## Saved data entries
________________________

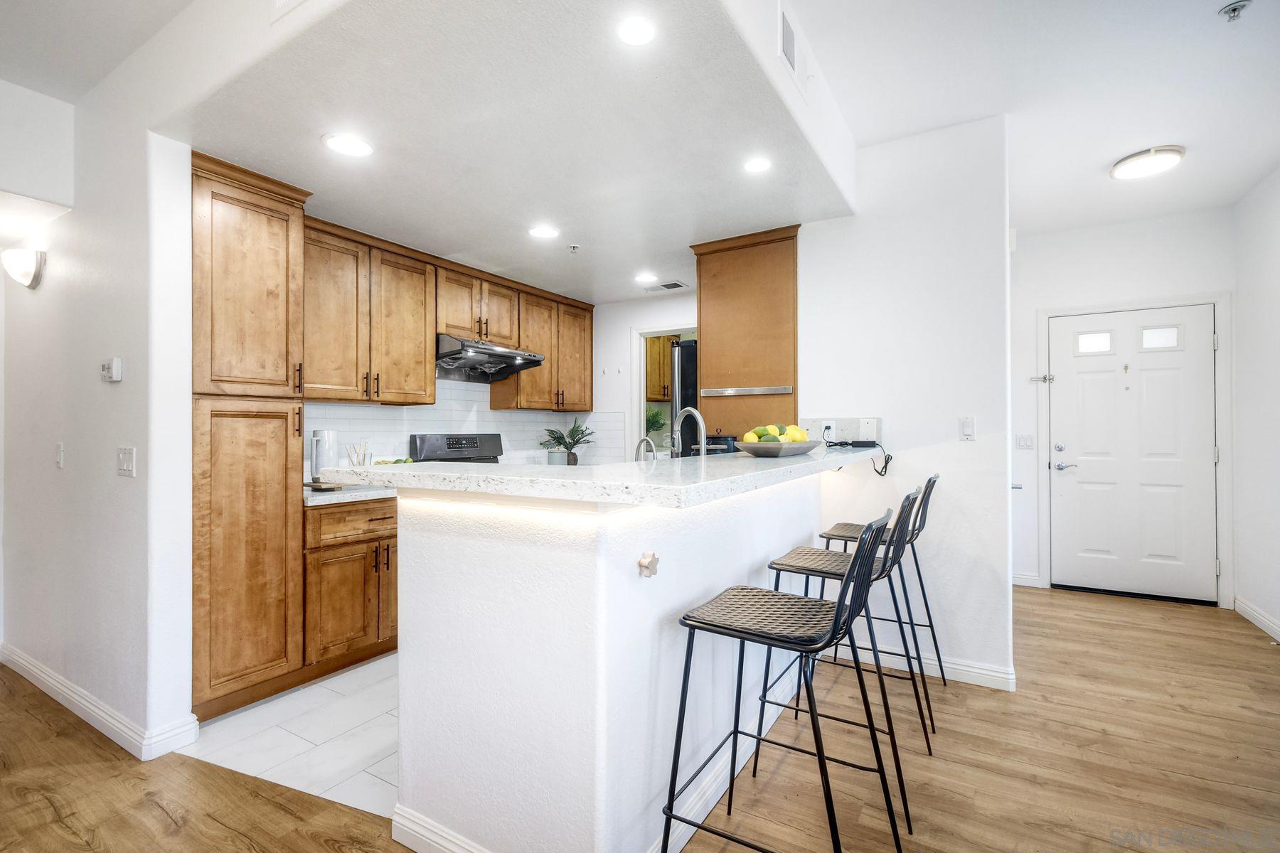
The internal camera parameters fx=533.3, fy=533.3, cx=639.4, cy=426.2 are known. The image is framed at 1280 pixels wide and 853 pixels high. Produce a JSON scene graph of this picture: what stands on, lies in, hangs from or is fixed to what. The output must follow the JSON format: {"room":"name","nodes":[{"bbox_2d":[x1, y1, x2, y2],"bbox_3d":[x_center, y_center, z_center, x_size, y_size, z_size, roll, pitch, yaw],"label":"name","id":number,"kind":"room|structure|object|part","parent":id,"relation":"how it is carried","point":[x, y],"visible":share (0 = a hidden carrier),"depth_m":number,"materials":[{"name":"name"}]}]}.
{"room":"kitchen","nodes":[
{"label":"kitchen","id":0,"kind":"room"},
{"bbox_2d":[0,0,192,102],"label":"hallway ceiling","id":1,"kind":"structure","parent":0,"point":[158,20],"depth_m":2.06,"materials":[{"name":"white paint"}]},
{"bbox_2d":[0,52,195,763],"bbox_3d":[-2.656,-0.136,2.521,1.717,2.804,0.144,0,0,32],"label":"left wall","id":2,"kind":"structure","parent":0,"point":[66,468],"depth_m":2.24,"materials":[{"name":"white paint"}]},
{"bbox_2d":[0,248,46,289],"bbox_3d":[-3.039,-0.777,2.627,0.256,0.188,0.126,0,0,32],"label":"wall sconce","id":3,"kind":"object","parent":2,"relation":"attached to","point":[36,279],"visible":0.99,"depth_m":2.58,"materials":[{"name":"glass"}]},
{"bbox_2d":[54,442,65,467],"bbox_3d":[-2.738,0.138,2.511,0.074,0.117,0.017,0,0,32],"label":"light switch","id":4,"kind":"object","parent":2,"relation":"attached to","point":[58,451],"visible":0.97,"depth_m":2.50,"materials":[{"name":"white plastic"}]},
{"bbox_2d":[0,644,199,762],"bbox_3d":[-2.731,1.212,2.538,2.368,0.101,0.176,0,0,32],"label":"baseboard","id":5,"kind":"structure","parent":2,"relation":"attached to","point":[33,673],"depth_m":2.20,"materials":[{"name":"white paint"}]},
{"bbox_2d":[100,356,123,382],"bbox_3d":[-2.195,-0.234,2.212,0.122,0.097,0.033,0,0,32],"label":"thermostat","id":6,"kind":"object","parent":2,"relation":"attached to","point":[116,377],"visible":0.98,"depth_m":2.19,"materials":[{"name":"white plastic"}]},
{"bbox_2d":[115,445,135,477],"bbox_3d":[-2.045,0.141,2.116,0.131,0.117,0.016,0,0,32],"label":"light switch","id":7,"kind":"object","parent":2,"relation":"attached to","point":[126,464],"visible":0.97,"depth_m":2.11,"materials":[{"name":"white plastic"}]},
{"bbox_2d":[184,650,400,817],"bbox_3d":[-0.471,1.273,3.213,2.408,0.011,3.128,0,0,32],"label":"tile floor","id":8,"kind":"structure","parent":0,"point":[326,690],"depth_m":2.16,"materials":[{"name":"white tile"}]},
{"bbox_2d":[190,151,308,720],"bbox_3d":[-1.947,0.062,2.507,0.624,2.380,0.466,0,0,32],"label":"pantry cabinet","id":9,"kind":"object","parent":8,"relation":"on","point":[279,237],"visible":0.75,"depth_m":2.33,"materials":[{"name":"brown wood"}]},
{"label":"pantry door","id":10,"kind":"part","parent":9,"relation":"part of","materials":[{"name":"brown wood"}]},
{"bbox_2d":[303,495,400,674],"bbox_3d":[-1.563,0.820,3.006,0.621,0.873,0.830,0,0,32],"label":"base cabinet","id":11,"kind":"object","parent":8,"relation":"on","point":[387,538],"visible":0.43,"depth_m":2.70,"materials":[{"name":"brown wood"}]},
{"bbox_2d":[302,480,398,505],"bbox_3d":[-1.542,0.361,3.035,0.611,0.039,0.870,0,0,32],"label":"kitchen countertop","id":12,"kind":"structure","parent":11,"relation":"on","point":[314,493],"depth_m":2.77,"materials":[{"name":"white stone"}]},
{"bbox_2d":[310,429,338,483],"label":"pitcher","id":13,"kind":"object","parent":12,"relation":"on","point":[321,434],"visible":0.81,"depth_m":2.96,"materials":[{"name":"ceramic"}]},
{"bbox_2d":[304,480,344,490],"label":"tray","id":14,"kind":"object","parent":12,"relation":"on","point":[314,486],"visible":0.49,"depth_m":2.86,"materials":[{"name":"brown wood"}]},
{"bbox_2d":[344,440,371,466],"bbox_3d":[-1.703,0.212,3.226,0.127,0.244,0.136,0,0,32],"label":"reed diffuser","id":15,"kind":"object","parent":12,"relation":"on","point":[359,464],"visible":0.59,"depth_m":3.21,"materials":[{"name":"glass"}]},
{"bbox_2d":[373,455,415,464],"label":"fruit","id":16,"kind":"object","parent":12,"relation":"on","point":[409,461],"visible":0.25,"depth_m":3.30,"materials":[{"name":"green food"}]},
{"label":"drawer","id":17,"kind":"part","parent":11,"relation":"part of","materials":[{"name":"brown wood"}]},
{"bbox_2d":[406,433,504,463],"bbox_3d":[-1.095,0.651,3.736,0.723,1.184,0.746,0,0,32],"label":"stove","id":18,"kind":"object","parent":8,"relation":"on","point":[494,436],"visible":0.15,"depth_m":3.82,"materials":[{"name":"metal"}]},
{"bbox_2d":[669,338,697,456],"bbox_3d":[0.697,0.289,4.188,0.775,1.825,0.822,0,0,32],"label":"refrigerator","id":19,"kind":"object","parent":8,"relation":"on","point":[682,357],"visible":0.16,"depth_m":3.94,"materials":[{"name":"black metal"}]},
{"bbox_2d":[303,291,699,473],"bbox_3d":[-1.455,-0.156,3.577,0.138,2.789,4.571,0,0,32],"label":"kitchen back wall","id":20,"kind":"structure","parent":0,"point":[634,314],"depth_m":4.68,"materials":[{"name":"white paint"}]},
{"bbox_2d":[305,215,592,412],"bbox_3d":[-1.236,-0.628,3.924,0.385,0.972,2.616,0,0,32],"label":"upper cabinets","id":21,"kind":"object","parent":20,"relation":"attached to","point":[424,344],"visible":0.75,"depth_m":3.37,"materials":[{"name":"brown wood"}]},
{"bbox_2d":[305,377,619,470],"bbox_3d":[-1.332,-0.035,4.018,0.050,0.776,2.394,0,0,32],"label":"tile backsplash","id":22,"kind":"structure","parent":20,"relation":"attached to","point":[512,439],"depth_m":3.98,"materials":[{"name":"white tile"}]},
{"bbox_2d":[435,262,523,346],"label":"upper cabinet","id":23,"kind":"object","parent":20,"relation":"attached to","point":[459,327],"visible":0.76,"depth_m":3.77,"materials":[{"name":"brown wood"}]},
{"bbox_2d":[435,333,544,382],"bbox_3d":[-1.143,-0.474,3.768,0.536,0.246,0.755,0,0,32],"label":"range hood","id":24,"kind":"object","parent":23,"relation":"attached to","point":[509,367],"visible":0.88,"depth_m":3.69,"materials":[{"name":"black metal"}]},
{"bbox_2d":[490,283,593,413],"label":"upper cabinet","id":25,"kind":"object","parent":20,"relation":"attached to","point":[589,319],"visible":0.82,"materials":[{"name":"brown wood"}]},
{"bbox_2d":[628,322,696,456],"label":"doorway","id":26,"kind":"object","parent":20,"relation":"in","point":[660,332],"visible":0.33,"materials":[{"name":"white paint"}]},
{"bbox_2d":[156,0,852,306],"bbox_3d":[-0.365,-1.212,2.966,2.583,0.142,3.199,0,0,32],"label":"kitchen ceiling","id":27,"kind":"structure","parent":0,"point":[757,222],"depth_m":2.08,"materials":[{"name":"white paint"}]},
{"bbox_2d":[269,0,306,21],"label":"air vent","id":28,"kind":"object","parent":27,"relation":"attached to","point":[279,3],"visible":0.99,"depth_m":1.57,"materials":[{"name":"white"}]},
{"bbox_2d":[322,132,374,156],"bbox_3d":[-1.189,-1.144,2.174,0.184,0.007,0.184,0,0,32],"label":"recessed light","id":29,"kind":"object","parent":27,"relation":"in","point":[356,145],"visible":0.99,"depth_m":2.17,"materials":[{"name":"white"}]},
{"bbox_2d":[528,224,559,239],"bbox_3d":[-0.562,-1.140,3.136,0.176,0.007,0.176,0,0,32],"label":"recessed light","id":30,"kind":"object","parent":27,"relation":"in","point":[542,232],"visible":0.99,"depth_m":3.13,"materials":[{"name":"white"}]},
{"bbox_2d":[568,243,580,252],"bbox_3d":[-0.414,-1.116,3.358,0.067,0.039,0.068,0,0,32],"label":"sprinkler head","id":31,"kind":"object","parent":27,"relation":"attached to","point":[574,247],"visible":0.99,"depth_m":3.35},
{"bbox_2d":[616,15,656,46],"bbox_3d":[-0.011,-1.160,1.567,0.140,0.006,0.139,0,0,32],"label":"recessed light","id":32,"kind":"object","parent":27,"relation":"in","point":[640,33],"visible":0.99,"depth_m":1.57,"materials":[{"name":"white"}]},
{"bbox_2d":[634,272,658,283],"bbox_3d":[0.047,-1.135,4.094,0.187,0.008,0.186,0,0,32],"label":"recessed light","id":33,"kind":"object","parent":27,"relation":"in","point":[645,277],"visible":0.99,"depth_m":4.08,"materials":[{"name":"white"}]},
{"bbox_2d":[644,280,689,291],"bbox_3d":[0.221,-1.141,4.370,0.340,0.011,0.191,0,0,32],"label":"ceiling vent","id":34,"kind":"object","parent":27,"relation":"in","point":[672,284],"visible":1,"depth_m":4.34,"materials":[{"name":"white metal"}]},
{"bbox_2d":[742,155,772,173],"bbox_3d":[0.518,-1.154,2.358,0.153,0.006,0.153,0,0,32],"label":"recessed light","id":35,"kind":"object","parent":27,"relation":"in","point":[755,165],"visible":0.99,"depth_m":2.35,"materials":[{"name":"white"}]},
{"bbox_2d":[777,4,811,97],"bbox_3d":[0.578,-1.377,1.977,0.014,0.203,0.309,0,0,32],"label":"air vent","id":36,"kind":"object","parent":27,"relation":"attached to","point":[790,53],"visible":1,"depth_m":1.94,"materials":[{"name":"white metal"}]},
{"bbox_2d":[390,467,836,852],"bbox_3d":[0.186,0.718,2.374,0.909,1.084,2.307,0,0,32],"label":"half wall","id":37,"kind":"structure","parent":0,"point":[677,595],"depth_m":1.44,"materials":[{"name":"white paint"}]},
{"bbox_2d":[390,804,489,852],"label":"baseboard","id":38,"kind":"structure","parent":37,"relation":"attached to","point":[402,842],"depth_m":1.54,"materials":[{"name":"white paint"}]},
{"bbox_2d":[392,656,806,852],"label":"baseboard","id":39,"kind":"structure","parent":37,"relation":"attached to","point":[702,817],"depth_m":1.69,"materials":[{"name":"white paint"}]},
{"bbox_2d":[313,446,888,508],"bbox_3d":[0.168,0.153,2.290,1.277,0.045,2.249,0,0,32],"label":"bar countertop","id":40,"kind":"structure","parent":37,"relation":"attached to","point":[412,473],"depth_m":1.45,"materials":[{"name":"white stone"}]},
{"bbox_2d":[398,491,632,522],"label":"led light strip","id":41,"kind":"object","parent":40,"relation":"attached to","point":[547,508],"visible":0.88,"depth_m":1.35,"materials":[{"name":"white"}]},
{"bbox_2d":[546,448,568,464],"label":"canister","id":42,"kind":"object","parent":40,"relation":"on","point":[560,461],"visible":0.77,"depth_m":4.39,"materials":[{"name":"ceramic"}]},
{"bbox_2d":[539,418,595,464],"bbox_3d":[-0.617,0.137,4.573,0.493,0.425,0.493,0,0,32],"label":"potted plant","id":43,"kind":"object","parent":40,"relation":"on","point":[552,431],"visible":0.93,"depth_m":4.53,"materials":[{"name":"green plant"}]},
{"bbox_2d":[634,435,657,461],"bbox_3d":[0.025,0.177,2.338,0.141,0.242,0.071,0,0,32],"label":"small faucet","id":44,"kind":"object","parent":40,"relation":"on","point":[652,449],"visible":0.69,"depth_m":2.32,"materials":[{"name":"silver metal"}]},
{"bbox_2d":[670,407,707,457],"bbox_3d":[0.233,0.110,2.492,0.215,0.376,0.112,0,0,32],"label":"faucet","id":45,"kind":"object","parent":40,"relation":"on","point":[697,414],"visible":0.85,"depth_m":2.50,"materials":[{"name":"silver metal"}]},
{"bbox_2d":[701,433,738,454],"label":"pot","id":46,"kind":"object","parent":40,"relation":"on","point":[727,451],"visible":0.44,"depth_m":3.11,"materials":[{"name":"black metal"}]},
{"bbox_2d":[733,438,820,456],"bbox_3d":[0.597,0.096,2.306,0.295,0.057,0.486,0,0,32],"label":"fruit bowl","id":47,"kind":"object","parent":40,"relation":"on","point":[792,449],"visible":0.86,"depth_m":2.15,"materials":[{"name":"grey"}]},
{"bbox_2d":[743,422,807,443],"bbox_3d":[0.585,0.047,2.286,0.206,0.117,0.279,0,0,32],"label":"lemons","id":48,"kind":"object","parent":47,"relation":"in","point":[777,431],"visible":0.6,"depth_m":2.22,"materials":[{"name":"food"}]},
{"bbox_2d":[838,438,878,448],"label":"black device","id":49,"kind":"object","parent":40,"relation":"on","point":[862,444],"visible":0.97,"depth_m":2.74,"materials":[{"name":"black plastic"}]},
{"bbox_2d":[832,438,891,475],"bbox_3d":[1.134,0.131,2.789,0.272,0.199,0.293,0,0,-43],"label":"power cord","id":50,"kind":"object","parent":40,"relation":"on","point":[885,471],"visible":0.92,"depth_m":2.75,"materials":[{"name":"black plastic"}]},
{"bbox_2d":[637,551,659,577],"bbox_3d":[0.025,0.362,1.396,0.039,0.063,0.058,0,0,32],"label":"hook","id":51,"kind":"object","parent":37,"relation":"attached to","point":[645,560],"visible":0.98,"depth_m":1.39,"materials":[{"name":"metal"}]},
{"bbox_2d":[0,584,1279,852],"bbox_3d":[-0.466,1.284,1.698,7.680,0.059,8.909,0,0,32],"label":"wood floor","id":52,"kind":"structure","parent":0,"point":[1251,645],"depth_m":1.95,"materials":[{"name":"brown wood"}]},
{"bbox_2d":[657,496,910,852],"bbox_3d":[0.388,0.730,1.395,0.526,1.043,0.463,0,0,32],"label":"bar stool","id":53,"kind":"object","parent":52,"relation":"on","point":[840,615],"visible":1,"depth_m":1.34,"materials":[{"name":"black metal"}]},
{"bbox_2d":[756,481,935,821],"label":"bar stool","id":54,"kind":"object","parent":52,"relation":"on","point":[777,568],"visible":0.67,"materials":[{"name":"metal"}]},
{"bbox_2d":[812,471,941,724],"bbox_3d":[1.135,0.738,2.529,0.528,1.038,0.481,0,0,32],"label":"bar stool","id":55,"kind":"object","parent":52,"relation":"on","point":[850,525],"visible":0.56,"depth_m":2.44,"materials":[{"name":"black metal"}]},
{"bbox_2d":[644,405,669,446],"bbox_3d":[0.107,0.025,5.522,0.421,0.492,0.427,0,0,32],"label":"plant","id":56,"kind":"object","parent":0,"point":[652,417],"visible":0.5,"depth_m":5.48,"materials":[{"name":"green plant"}]},
{"bbox_2d":[644,332,674,402],"bbox_3d":[0.164,-0.628,5.728,0.552,0.777,0.503,0,0,32],"label":"cabinet","id":57,"kind":"object","parent":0,"point":[660,349],"visible":0.26,"depth_m":5.57,"materials":[{"name":"brown wood"}]},
{"bbox_2d":[793,111,1017,692],"bbox_3d":[1.262,-0.135,2.900,1.249,2.792,0.124,0,0,32],"label":"partition wall","id":58,"kind":"structure","parent":0,"point":[818,232],"depth_m":2.70,"materials":[{"name":"white paint"}]},
{"bbox_2d":[691,224,799,441],"bbox_3d":[0.748,-0.025,3.448,0.687,2.258,0.594,0,0,32],"label":"tall cabinet","id":59,"kind":"object","parent":58,"relation":"attached to","point":[722,257],"visible":0.69,"depth_m":3.21,"materials":[{"name":"brown wood"}]},
{"bbox_2d":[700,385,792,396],"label":"strip","id":60,"kind":"object","parent":59,"relation":"attached to","point":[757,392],"visible":0.99,"depth_m":3.15,"materials":[{"name":"silver metal"}]},
{"bbox_2d":[820,420,836,440],"bbox_3d":[1.051,0.024,2.976,0.071,0.116,0.012,0,0,32],"label":"wall socket","id":61,"kind":"object","parent":58,"relation":"attached to","point":[830,431],"visible":0.95,"depth_m":2.97,"materials":[{"name":"white plastic"}]},
{"bbox_2d":[797,416,882,443],"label":"backsplash","id":62,"kind":"object","parent":58,"relation":"attached to","point":[855,431],"visible":0.76,"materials":[{"name":"white stone"}]},
{"bbox_2d":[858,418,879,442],"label":"wall plate","id":63,"kind":"object","parent":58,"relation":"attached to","point":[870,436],"visible":0.99,"depth_m":2.84,"materials":[{"name":"white plastic"}]},
{"bbox_2d":[829,642,1016,690],"bbox_3d":[1.393,1.206,2.743,0.883,0.101,0.017,0,0,32],"label":"baseboard","id":64,"kind":"structure","parent":58,"relation":"attached to","point":[978,670],"depth_m":2.66,"materials":[{"name":"white paint"}]},
{"bbox_2d":[958,416,975,440],"bbox_3d":[1.637,0.015,2.667,0.070,0.117,0.013,0,0,32],"label":"light switch","id":65,"kind":"object","parent":58,"relation":"attached to","point":[963,424],"visible":0.98,"depth_m":2.67,"materials":[{"name":"white plastic"}]},
{"bbox_2d":[786,0,1279,235],"bbox_3d":[1.352,-1.582,1.075,2.801,0.107,7.332,0,0,32],"label":"hallway ceiling","id":66,"kind":"structure","parent":0,"point":[1211,3],"depth_m":2.39,"materials":[{"name":"white paint"}]},
{"bbox_2d":[1109,145,1186,179],"bbox_3d":[2.917,-1.506,3.076,0.322,0.059,0.317,0,0,32],"label":"ceiling light","id":67,"kind":"object","parent":66,"relation":"attached to","point":[1121,168],"visible":0.99,"depth_m":3.01,"materials":[{"name":"white plastic"}]},
{"bbox_2d":[1218,0,1251,20],"bbox_3d":[2.169,-1.511,1.942,0.081,0.042,0.077,0,0,32],"label":"sprinkler head","id":68,"kind":"object","parent":66,"relation":"attached to","point":[1233,8],"visible":0.98,"depth_m":1.94},
{"bbox_2d":[1015,206,1233,602],"bbox_3d":[3.494,-0.142,4.061,1.548,2.815,0.127,0,0,32],"label":"entry wall","id":69,"kind":"structure","parent":0,"point":[1091,297],"depth_m":4.02,"materials":[{"name":"white paint"}]},
{"bbox_2d":[1015,433,1034,449],"bbox_3d":[3.089,0.125,4.279,0.111,0.114,0.015,0,0,32],"label":"light switch","id":70,"kind":"object","parent":69,"relation":"attached to","point":[1025,441],"visible":0.98,"depth_m":4.28,"materials":[{"name":"white plastic"}]},
{"bbox_2d":[1011,571,1042,587],"bbox_3d":[2.891,1.226,4.327,0.667,0.103,0.022,0,0,32],"label":"baseboard","id":71,"kind":"structure","parent":69,"relation":"attached to","point":[1015,583],"depth_m":4.23,"materials":[{"name":"white paint"}]},
{"bbox_2d":[1048,306,1217,604],"bbox_3d":[3.624,0.205,3.957,0.947,2.080,0.107,0,0,32],"label":"front door","id":72,"kind":"structure","parent":69,"relation":"in","point":[1065,384],"depth_m":3.95,"materials":[{"name":"white paint"}]},
{"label":"lever handle","id":73,"kind":"part","parent":72,"relation":"part of","materials":[{"name":"silver metal"}]},
{"bbox_3d":[3.475,-0.626,4.102,0.242,0.163,0.062,0,0,32],"label":"door window","id":74,"kind":"part","parent":72,"relation":"part of","materials":[{"name":"glass"}]},
{"bbox_3d":[3.819,-0.642,3.940,0.226,0.161,0.056,0,0,32],"label":"door window","id":75,"kind":"part","parent":72,"relation":"part of","materials":[{"name":"glass"}]},
{"bbox_2d":[1037,292,1233,606],"bbox_3d":[3.667,0.172,4.001,1.081,2.182,0.146,0,0,32],"label":"door frame","id":76,"kind":"structure","parent":69,"relation":"attached to","point":[1221,317],"depth_m":3.82,"materials":[{"name":"white paint"}]},
{"bbox_2d":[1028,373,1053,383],"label":"door latch","id":77,"kind":"object","parent":76,"relation":"attached to","point":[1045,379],"visible":0.97,"depth_m":4.20,"materials":[{"name":"silver metal"}]},
{"bbox_2d":[1231,167,1279,649],"bbox_3d":[2.464,-0.161,0.943,0.128,2.844,6.615,0,0,32],"label":"right wall","id":78,"kind":"structure","parent":0,"point":[1243,334],"depth_m":3.36,"materials":[{"name":"white paint"}]},
{"bbox_2d":[1234,595,1279,643],"bbox_3d":[2.705,1.203,1.401,0.016,0.099,5.294,0,0,32],"label":"baseboard","id":79,"kind":"structure","parent":78,"relation":"attached to","point":[1248,613],"depth_m":3.37,"materials":[{"name":"white paint"}]}
]}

________________________

Select every line above that contains the word "floor", and copy it.

## Worked solution
{"bbox_2d":[184,650,400,817],"bbox_3d":[-0.471,1.273,3.213,2.408,0.011,3.128,0,0,32],"label":"tile floor","id":8,"kind":"structure","parent":0,"point":[326,690],"depth_m":2.16,"materials":[{"name":"white tile"}]},
{"bbox_2d":[0,584,1279,852],"bbox_3d":[-0.466,1.284,1.698,7.680,0.059,8.909,0,0,32],"label":"wood floor","id":52,"kind":"structure","parent":0,"point":[1251,645],"depth_m":1.95,"materials":[{"name":"brown wood"}]},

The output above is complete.